Andaluces pasados por África

Los dominicanos somos fundamentalmente mulatos. Andaluces pasados por África, por América (la grande), por el Líbano o Shanghái. Un país mulato de etíopes y gaboneses amamantados por la loba de las noches de Cádiz y Sevilla.

Porque nosotros somos ellos y en nosotros está Lemba y está Don Bartolomé, el de Las Casas. Porque no sólo El Quijote nos protege y la Biblia, Buda y el Corán nos bendicen, también el tambor y sus dioses nos alegran, nos dan vida con sus ritmos, con esa nostalgia nuestra que una bachata expresa porque en ella, ¡Ay!, Vianco Martínez, “la mujer se fue o no ha llegado, pero el caso es que nunca está”. Gracias por su ritmo y su alegre nostalgia, por esa vocación para la felicidad que nos permite el milagro de convertir en un merengue (y bailarlo) la más triste de nuestras desgracias: “!Ay, Siña Juanica!, de por Dios, caramba, ombe/, me se muere el niño y no tengo ‘medecina”.

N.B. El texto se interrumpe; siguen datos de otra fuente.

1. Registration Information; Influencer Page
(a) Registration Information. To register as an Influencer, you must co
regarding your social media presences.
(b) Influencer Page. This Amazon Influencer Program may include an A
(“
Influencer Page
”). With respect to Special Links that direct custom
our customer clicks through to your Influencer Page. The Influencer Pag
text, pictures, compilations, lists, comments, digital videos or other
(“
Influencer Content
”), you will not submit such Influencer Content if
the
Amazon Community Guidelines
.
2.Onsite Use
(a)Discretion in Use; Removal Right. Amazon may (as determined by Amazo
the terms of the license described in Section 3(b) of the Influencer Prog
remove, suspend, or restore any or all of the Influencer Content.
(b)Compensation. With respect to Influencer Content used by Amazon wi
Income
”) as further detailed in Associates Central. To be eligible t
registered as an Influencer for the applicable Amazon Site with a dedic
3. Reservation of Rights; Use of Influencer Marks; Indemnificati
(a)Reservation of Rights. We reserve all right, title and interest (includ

Porque hemos elogiado hasta el ridículo a la Madre Patria y, acomplejados de nuestra negritud, nos hemos olvidado del otro abuelo al que canta Nicolás Guillén en su Balada: “Sombras que sólo yo veo, me escoltan mis dos abuelos. (..) Pie desnudo, torso pétreo los de mi negro; pupilas de vidrio antártico las de mi blanco”.

A los nietos de ese abuelo negro canto hoy, porque nosotros, mulatos casi todos, como ellos somos los hijos del hambre y el olvido, de la pobreza y la explotación. Somos lo que el colonialismo ha sembrado a través de cinco siglos.

Esta pobreza material y cultural no nos la mandó Dios, que era ateo, ni Checherén, que era socialista, sino la monarquía europea y más tarde sus representantes criollos, (nosotros mismos, los peores) y después el vecino del Norte “poderoso y brutal”, y otra vez sus lacayos acomplejados y crueles; los que nos enseñaron a esperar siempre al Maná, a justificarnos en nuestros errores, y en eso estamos, unos más que otros, pero estamos.

Al abuelo negro nuestro reconocimiento porque sin él estaríamos incompletos, desconsolados y tristes, y no tendríamos son, ni mulatas, ni sueños.

Las sombras del abuelo negro siempre nos han iluminado el camino, al punto de que, a pesar de nuestra pobreza material, hemos sido capaces de incluso ser felices: Cántala otra vez, donde quiera que estés, Papá Ventura: “Y oye, que rico, Mami”.